Nun bin ich mir am überlegen ob ich einen PT100 nehme und diese mit einem Spannungsteiler vor der SPS betreibe. Aber ich weis einfach nicht wie genau ich werde.
Ich hab auch schin gedacht das ich einfach einen Offset programmiere also wen der PT100 25 Grad misst es ist aber 26 dan 1Grad offset jedoch ist das ja dan Linear und die Messung ist ja nicht linear... Würde das gehen?

Habt ihr das schon mal was gemacht oder könnt ihr mir einen Typ geben wis genau wird.
Bin über jeden anstupser froh.

Mit Freundlichem Gruss

Simon


----------



## Sockenralf (20 März 2010)

Hallo,

wenn du bei 8m 0,5mm² eine zu große Ungenauigkeit hast, dann liegt das m. M. nach nicht an der Entfernung oder am Querschnitt.

Schon mal den Leitungswiderstand berechnet und mit dem Widerstand des Fühlers verglichen?

Wie hast du denn den AI skaliert, was kann deine Baugruppe?
Ich würde eher DA den Fehler vermuten



MfG


----------



## Speedo (20 März 2010)

Also hab bis jetzt ja nur einen NTC an der Steuerung und mit dem ist nicht so gut.

Daher meine ich ob ein 2 Aderiger Pt100 Ohne Messumformer mein gewünschtes ziel bringt also die genauigkeit?

Sorry wen es zu wenig angaben sind.

Gruss simon


----------



## Sockenralf (20 März 2010)

Hallo,

einen (wie auch immer aussehenden) Temperaturfühler an einen 0-10V Eingang wird irgendwie nicht funktionieren.

Dein Fühler liefert einen Widerstandswert, dein Eingang erwartet aber eine Spannung 


MfG


----------



## Matze001 (20 März 2010)

Es gibt extra PT100 / PT1000 Eingänge für die Wago... vielleicht wäre das etwas für dich!

MfG

Marcel


----------



## Zottel (21 März 2010)

Sockenralf schrieb:


> Hallo,
> 
> einen (wie auch immer aussehenden) Temperaturfühler an einen 0-10V Eingang wird irgendwie nicht funktionieren.
> 
> ...
______________________________
Aufgabe 1: Wiederhole aus dem Textauszug den Abschnitt von „Also hab bis“ bis „also die genauigkeit?“ wortgetreu.
Aufgabe 2: Welchen Temperaturfühler hat Speedo laut Textauszug bis jetzt an der Steuerung?
Die Einträge werden hierfür nicht benötigt.
______________________________
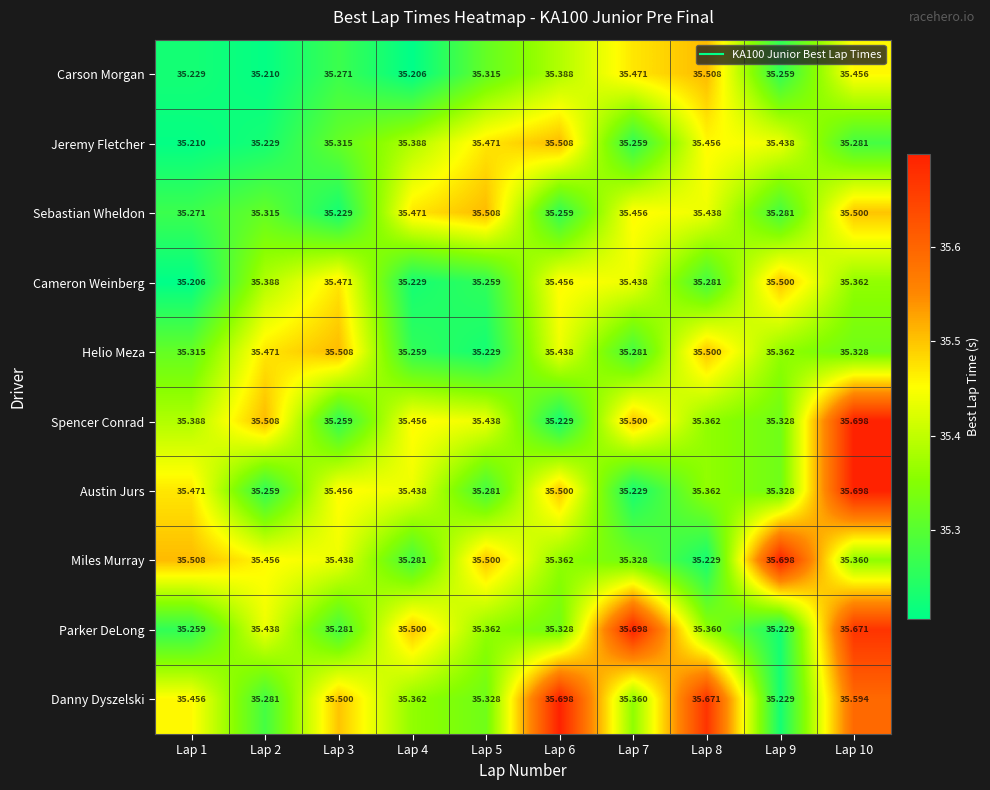

Between Lap 4 and Lap 10, which series saw the biggest shift?

Austin Jurs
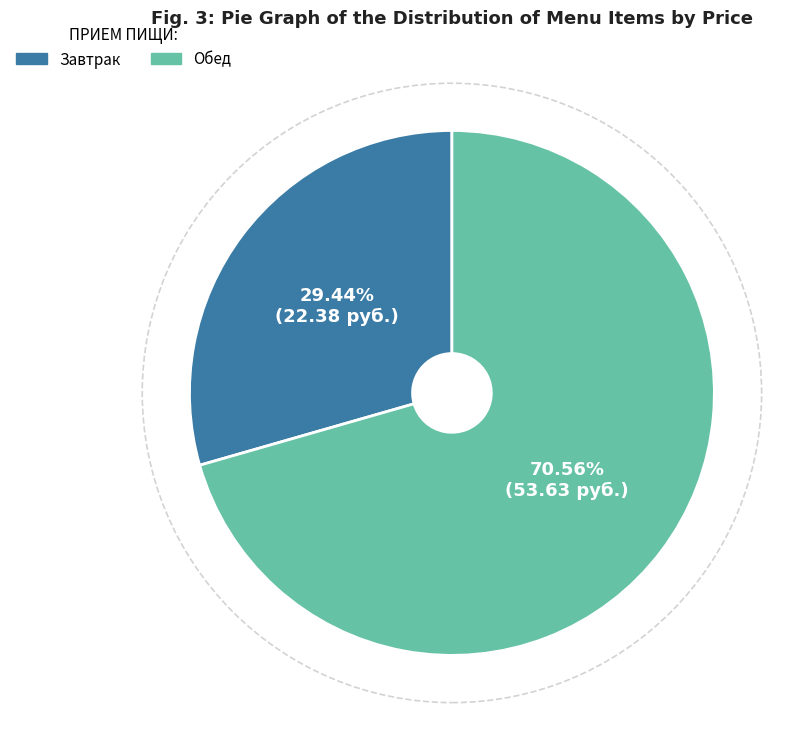

Between Завтрак and Обед, which is larger?

Обед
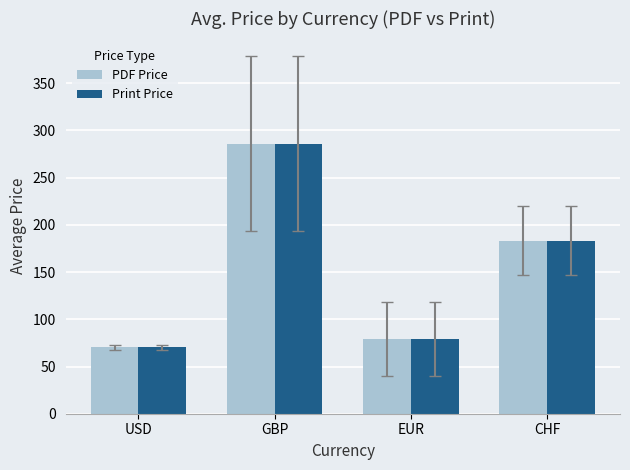

List the labels in order of PDF Price value, smallest first.

USD, EUR, CHF, GBP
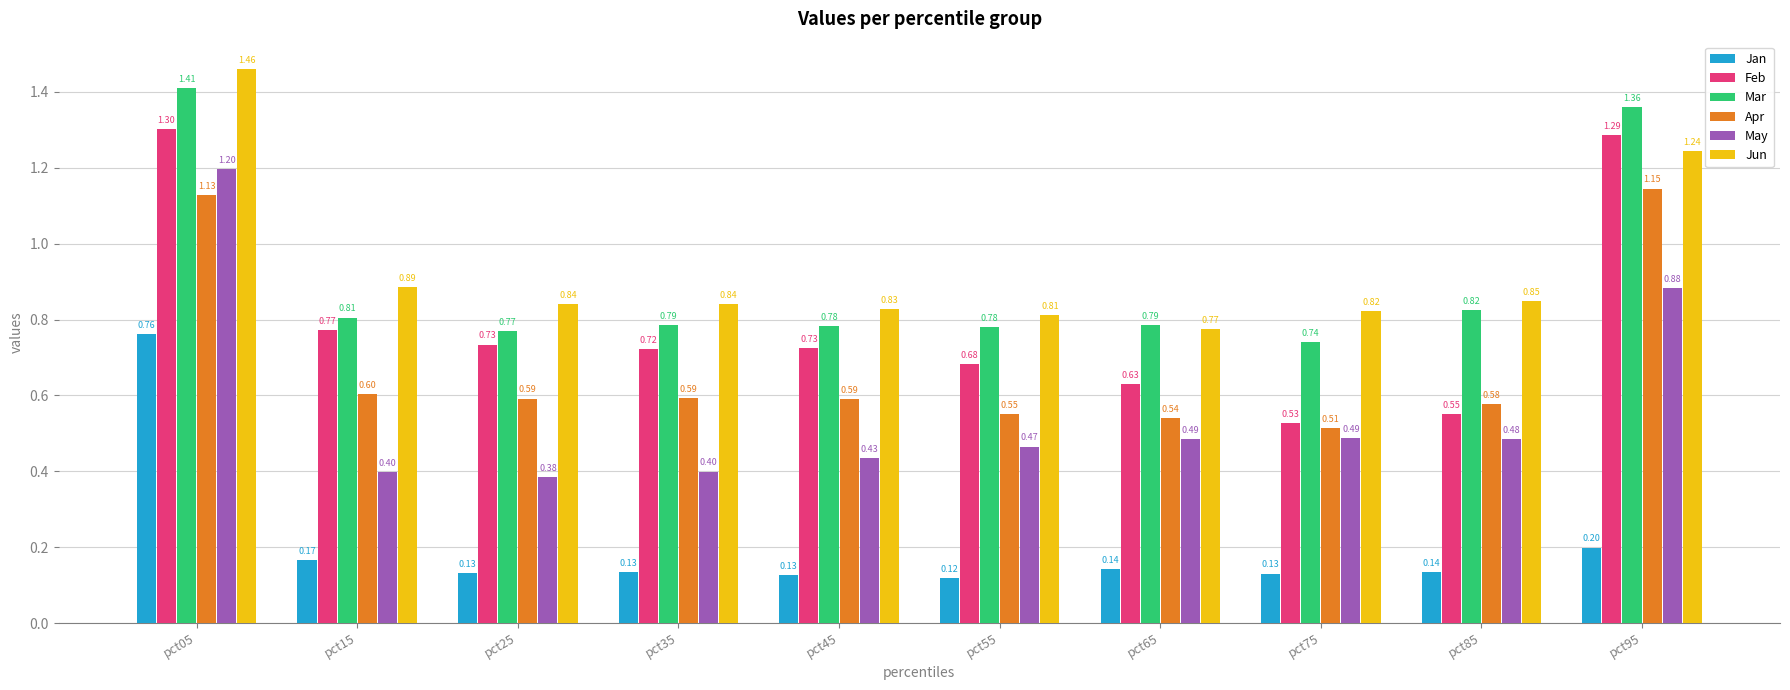

Is the value of Feb at pct65 greater than the value of Jun at pct55?

No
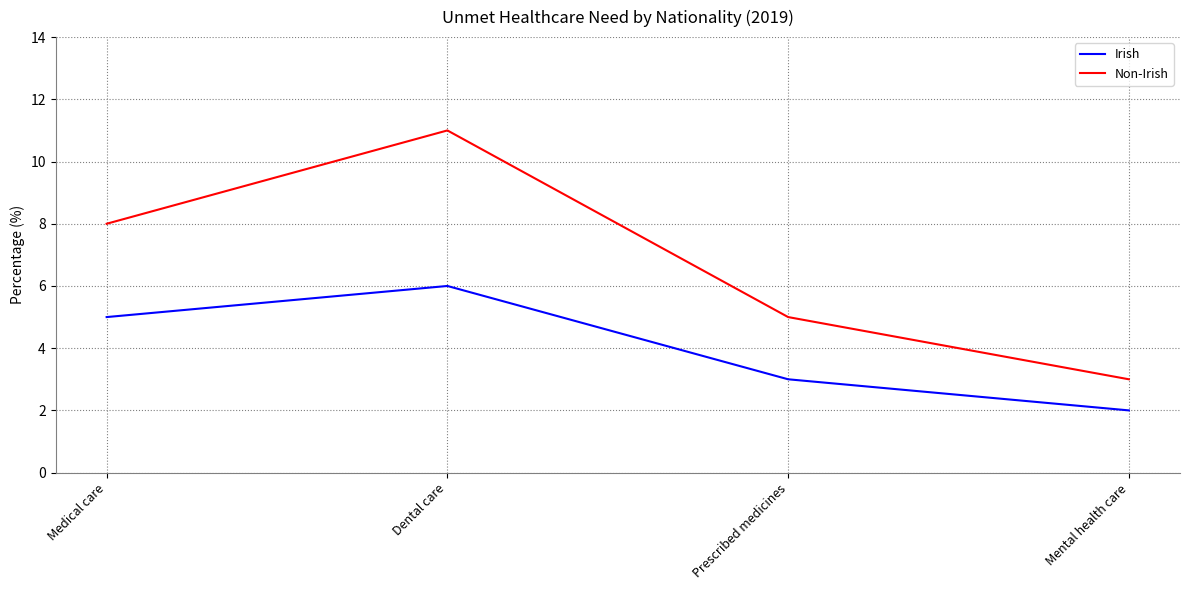

Where is Non-Irish nearest to the value 7?

Medical care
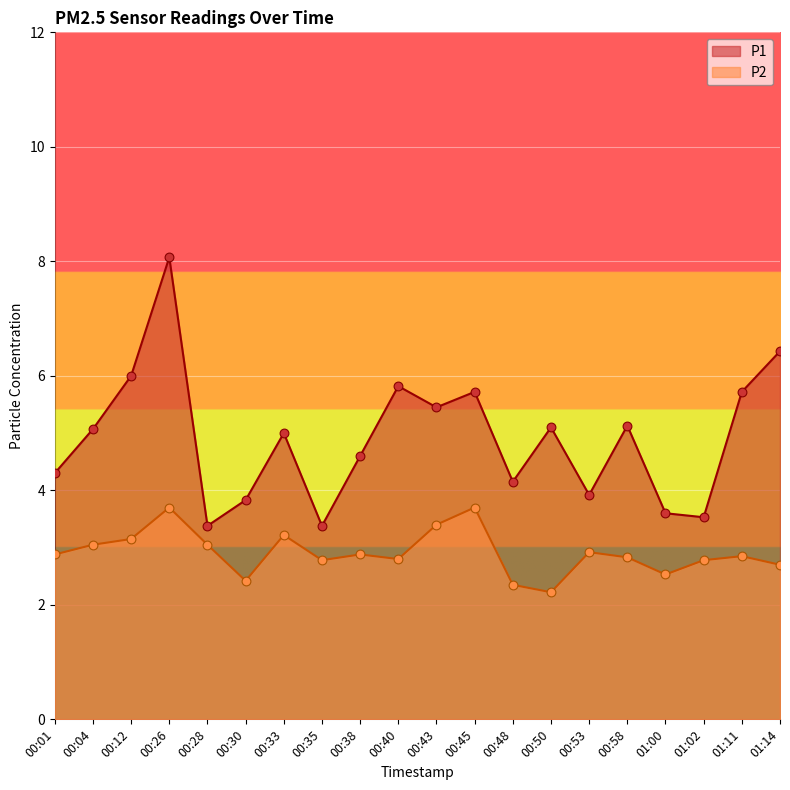

At how many categories does at least one series exceed 2?

20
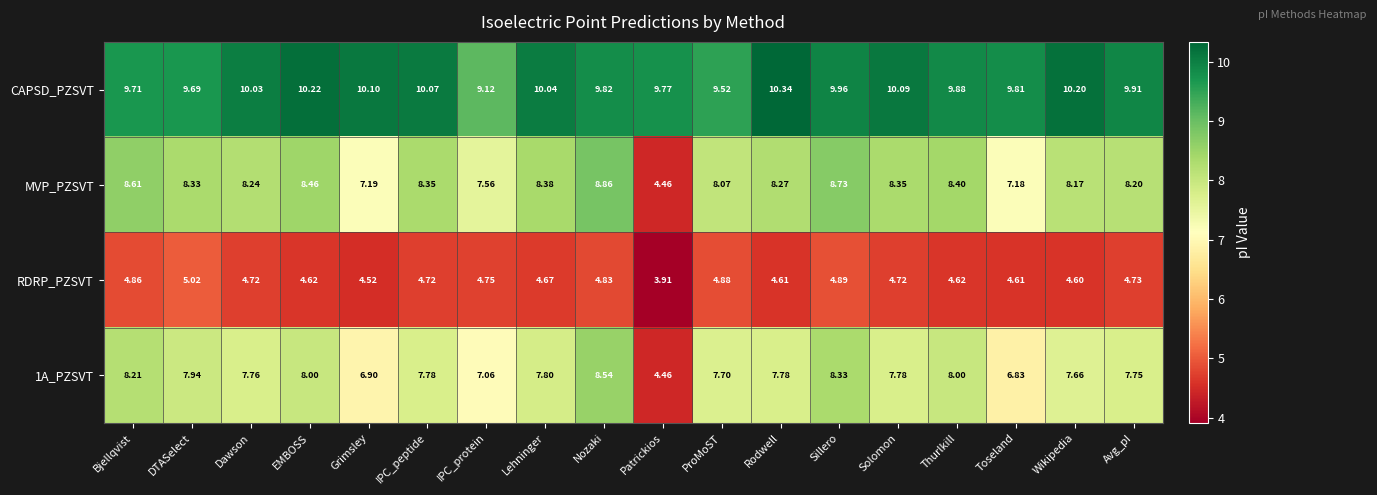

At ProMoST, list the series in order from largest to smallest.

CAPSD_PZSVT, MVP_PZSVT, 1A_PZSVT, RDRP_PZSVT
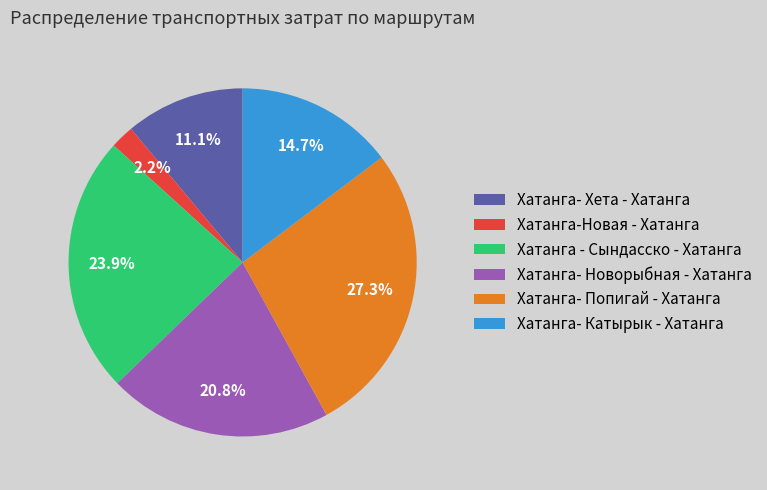

What is the ratio of the value at Хатанга- Новорыбная - Хатанга to the value at Хатанга-Новая - Хатанга?

9.5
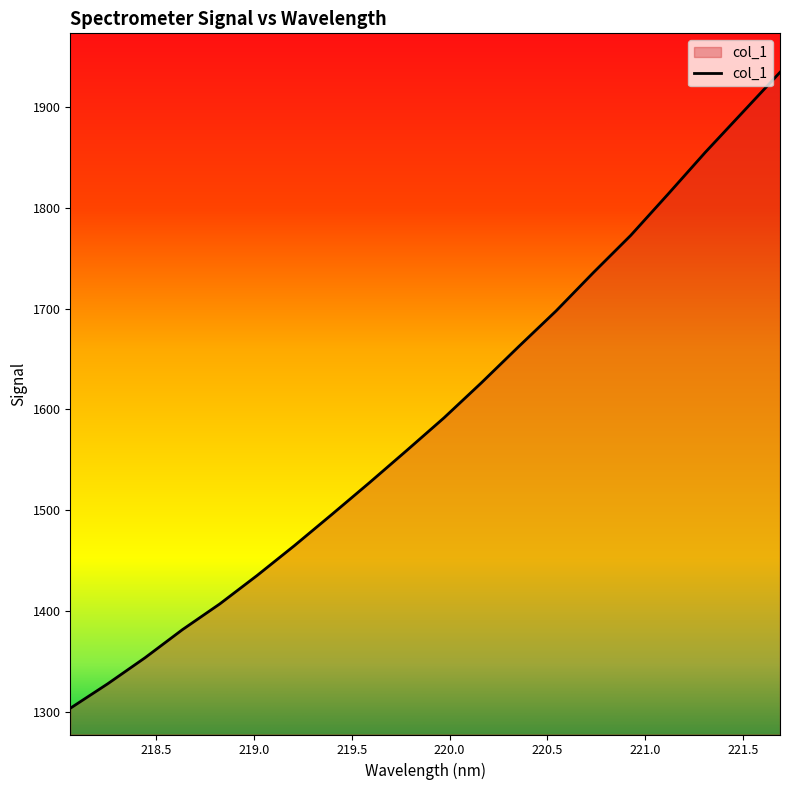

What is the minimum value shown in the chart?

1303.3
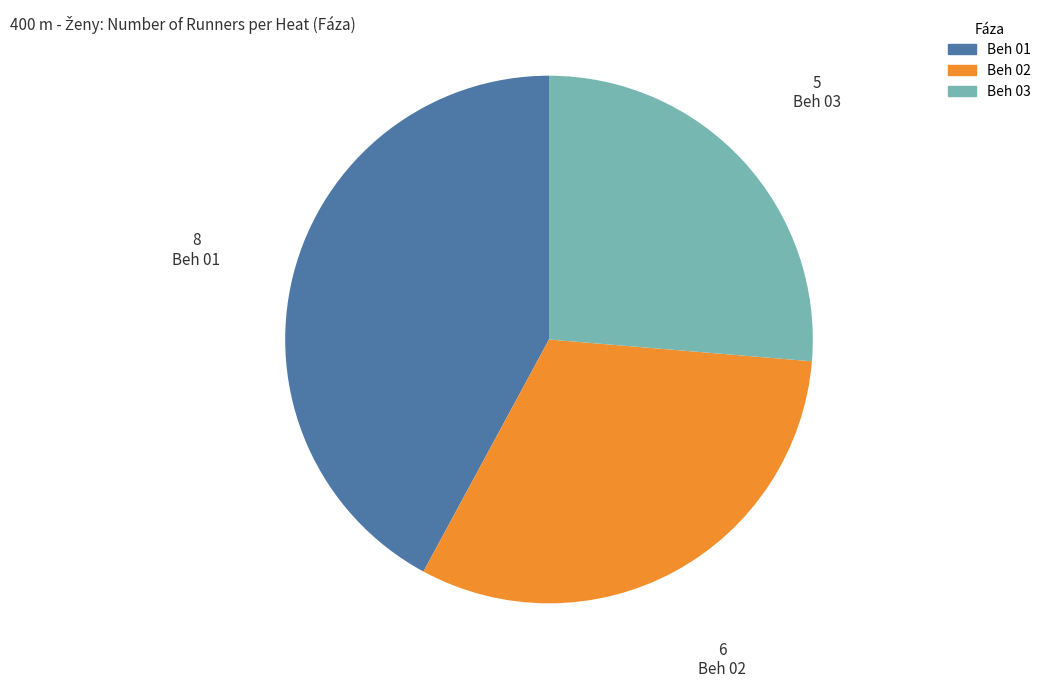

Rank the categories by value from highest to lowest.

Beh 01, Beh 02, Beh 03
______________________________
Antwortfeld 1:
Also hab bis jetzt ja nur einen NTC an der Steuerung und mit dem ist nicht so gut.

Daher meine ich ob ein 2 Aderiger Pt100 Ohne Messumformer mein gewünschtes ziel bringt also die genauigkeit?

Antwortfeld 2: Einen NTC.